Bogor (Antara Megapolitan) - Satuan Polisi Pamong Praja (Satpol PP) Kota Bogor, Jawa Barat, mewacanakan penerapan denda paksa bagi para pelanggar Peraturan Daerah Nomor 8/2006 tentang Ketertiban Umum.

"Denda paksa itu tanpa melalui sidang Tipiring (Tindak pidana ringan), begitu ada pelanggaran langsung dikenai denda Rp50 ribu perorangan," kata Kepala Satpol PP, Eko Prabowo di Bogor, Selasa.

Eko mengatakan, wacana untuk menerapkan denda paksa tersebut telah diusulkan kepada Wali Kota Bogor, Bima Arya Sugiarto, dan disampaikan kepada Bagian Hukum Pemerintah Kota Bogor, agar dibuatkan Peraturan Wali Kota sebagai turunan dari Perda Nomor 8/2006.

"Tahun lalu kita usulkan, sudah kita sampaikan juga ke Bagian Hukum Pemkot Bogor, tetapi sampai saat ini belum ada kelanjutan," katanya.

Menurutnya, denda paksa akan dijatuhkan bagi pelanggar-pelanggar ketertiban umum (Tibum) seperti PKL yang berjualan di badan jalan dan trotoar, berjualan di taman, merusak taman, membuang sampah sembarangan, menyeberang tidak menggunakan jembatan penyeberangan orang atau zebracross.

"Denda paksa diberlakukan di zona-zona merah yakni zona zero toleran (tidak ada toleransi) yakni tidak boleh ada PKL, tidak boleh menyeberang sembarangan, tidak boleh buang sampah sembarangan," katanya.

Ia mengatakan, denda paksa ini sebagai salah satu instrumen dalam menegakkan Perda ketertiban umum yang hingga kini belum maksimal dijalankan. Terbukti masih banyak PKL yang berjualan di bahu jalan, dan trotoar. Sehingga upaya untuk mengurai kemacetan di Kota Bogor, menjaga ketertiban dan kebersihan, masih sulit dilakukan.

"Kalau ada yang berjualan di trotoar dan bahu jalan, pedagang maupun pembelinya langsung kita denda di tempat," katanya.

Menurut Eko, aturan tersebut sudah dijalankan oleh Pemerintah Kota Bandung. Pelanggaran-pelanggaran ketertiban umum, dikenai sanksi denda paksa bila kedapatan melanggar aturan.
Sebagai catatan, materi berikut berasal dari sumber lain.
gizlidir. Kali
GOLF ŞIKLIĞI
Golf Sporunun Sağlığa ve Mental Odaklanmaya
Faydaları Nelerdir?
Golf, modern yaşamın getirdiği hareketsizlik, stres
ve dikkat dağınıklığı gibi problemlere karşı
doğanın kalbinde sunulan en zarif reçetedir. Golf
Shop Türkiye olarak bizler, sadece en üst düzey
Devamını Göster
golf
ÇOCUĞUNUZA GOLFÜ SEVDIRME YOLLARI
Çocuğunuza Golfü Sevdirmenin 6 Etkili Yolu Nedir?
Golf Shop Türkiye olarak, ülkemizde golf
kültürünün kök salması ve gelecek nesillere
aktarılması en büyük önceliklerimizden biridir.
"Kita sudah sosialisasi zona toleran selama satu tahun ini, jika Perwalinya diterbitkan, tahun ini penerapan sanksi denda paksa sudah bisa dilaksanakan. Uang denda paksa itu nantinya akan masuk dalam kas daerah," katanya.

Eko menambahkan, denda paksa salah satu instrumen dalam penegakan Perda ketertiban umum di Kota Bogor, menjadi penentu untuk masyarakat mematuhi aturan yang ada. Selain, mengatasi keterbatasan jumlah personel Satpol PP saat ini yang hanya 150 orang.

"Selama ini masyarakat hanya patuh kalau ada petugas, petugas bergeser sedikit, melanggar lagi. Dengan aturan ini, kita ingin masyarakat mentaati aturan, sebagai efek jera, langkah ini lebih mengena dari pada patroli saja," katanya.

Kepala Bagian Hukum dan HAM Sekretariat Daerah Kota Bogor, Hasbhy Mannawar, mengatakan, pihaknya perlu melakukan kajian untuk menerapkan aturan denda paksa yang diusulkan oleh Satpol PP.

"Kita perlu mengkaji, karena aturannya pelanggar Perda itu harus mengikuti Tipiring baru bisa diberikan sanksi denda, tidak bisa serta merta denda di tempat. Kita akan lihat KUHP, khawatir jadi pelanggaran, perlu ada terobosan juga, yang memberikan sanksi haruslah Penyidik Satpol PP. Kita akan liat juga penerapan di Bandung seperti apa," kata Hasbhy.